The taboo against nakedness is an obstacle to a decent attitude on the subject of sex. Where young children are concerned, this is now recognized by many people. It is good for children to see each other and their parents naked whenever it so happens naturally. There will be a short period, probably at about three years old, when the child is interested in the differences between his father and his mother, and compares them with the differences between himself and his sister, but this period is soon over, and after this he takes no more interest in nudity than in clothes. So long as parents are unwilling to be seen naked by their children, the children will necessarily have a sense that there is a mystery, and having that sense they will become prurient and indecent. There is only one way to avoid indecency, and that is to avoid mystery.

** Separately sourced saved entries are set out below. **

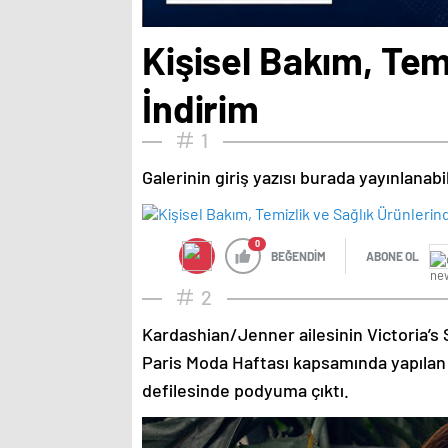
Kişisel Bakım, Tem
İndirim
1
Galerinin giriş yazısı burada yayınlanab
0
BEĞENDİM
ABONE OL
2
Kardashian/Jenner ailesinin Victoria’s 
Paris Moda Haftası kapsamında yapılan
defilesinde podyuma çıktı.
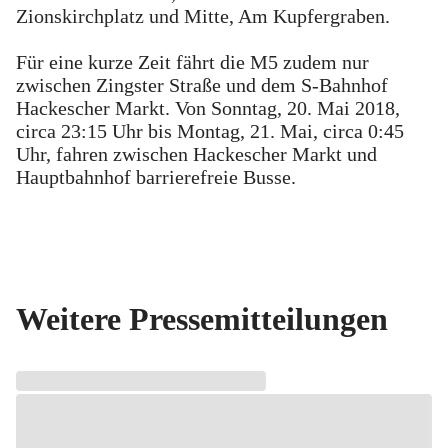
Zionskirchplatz und Mitte, Am Kupfergraben.
Für eine kurze Zeit fährt die M5 zudem nur
zwischen Zingster Straße und dem S-Bahnhof
Hackescher Markt. Von Sonntag, 20. Mai 2018,
circa 23:15 Uhr bis Montag, 21. Mai, circa 0:45
Uhr, fahren zwischen Hackescher Markt und
Hauptbahnhof barrierefreie Busse.
Weitere Pressemitteilungen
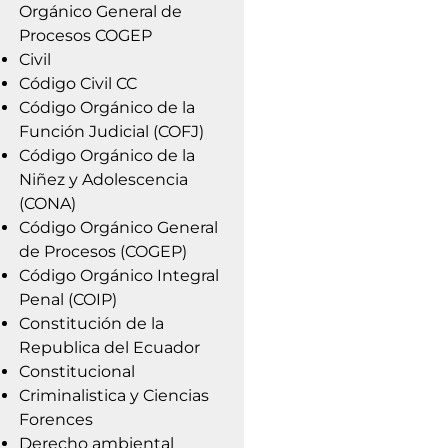
Orgánico General de
Procesos COGEP
Civil
Código Civil CC
Código Orgánico de la
Función Judicial (COFJ)
Código Orgánico de la
Niñez y Adolescencia
(CONA)
Código Orgánico General
de Procesos (COGEP)
Código Orgánico Integral
Penal (COIP)
Constitución de la
Republica del Ecuador
Constitucional
Criminalistica y Ciencias
Forences
Derecho ambiental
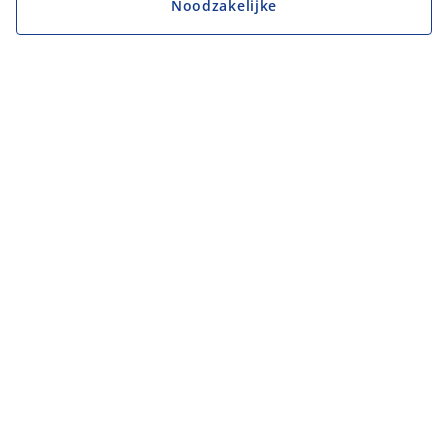
Noodzakelijke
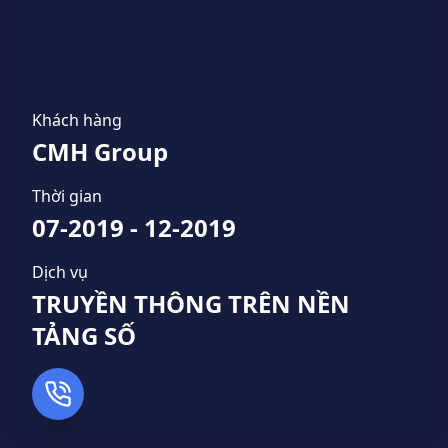
Khách hàng
CMH Group
Thời gian
07-2019
-
12-2019
Dịch vụ
TRUYỀN THÔNG TRÊN NỀN
TẢNG SỐ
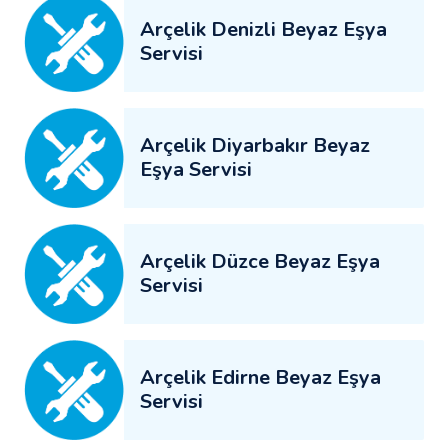
Arçelik Denizli Beyaz Eşya
Servisi
Arçelik Diyarbakır Beyaz
Eşya Servisi
Arçelik Düzce Beyaz Eşya
Servisi
Arçelik Edirne Beyaz Eşya
Servisi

There are also many important grounds of health in favour of nudity in suitable circumstances, such as out-of-doors in sunny weather. Sunshine on the bare skin has an exceedingly health-giving effect. Moreover any one who has watched children running about in the open-air without their clothes must have been struck by the fact that they hold themselves much better and move more freely and more gracefully than when they are dressed. The same thing is true of grown-up people. The proper place for nudity is out-of-doors in the sunshine and in the water. If our conventions allowed of this, it would soon cease to make any sexual appeal; we should all hold ourselves better, we should be healthier from the contact of air and sun with the skin, and our standards of beauty would more nearly coincide with standards of health, since they would concern themselves with the body and its carriage, not only with the face. In this respect the practice of the Greeks was to be commended.

  1. This includes the police and the magistrates, but hardly any modern educators.
  2. See Desmond MacCarthy, “Obscenity and the Law,” Life and Letters, May, 1929.
  3. Owing to the prosecution of the first volume, the subsequent volumes were not published in England.
  4. “To the Pure,” Viking Press, 1928.
  5. See the excellent account of this incident in “Let Freedom Ring.”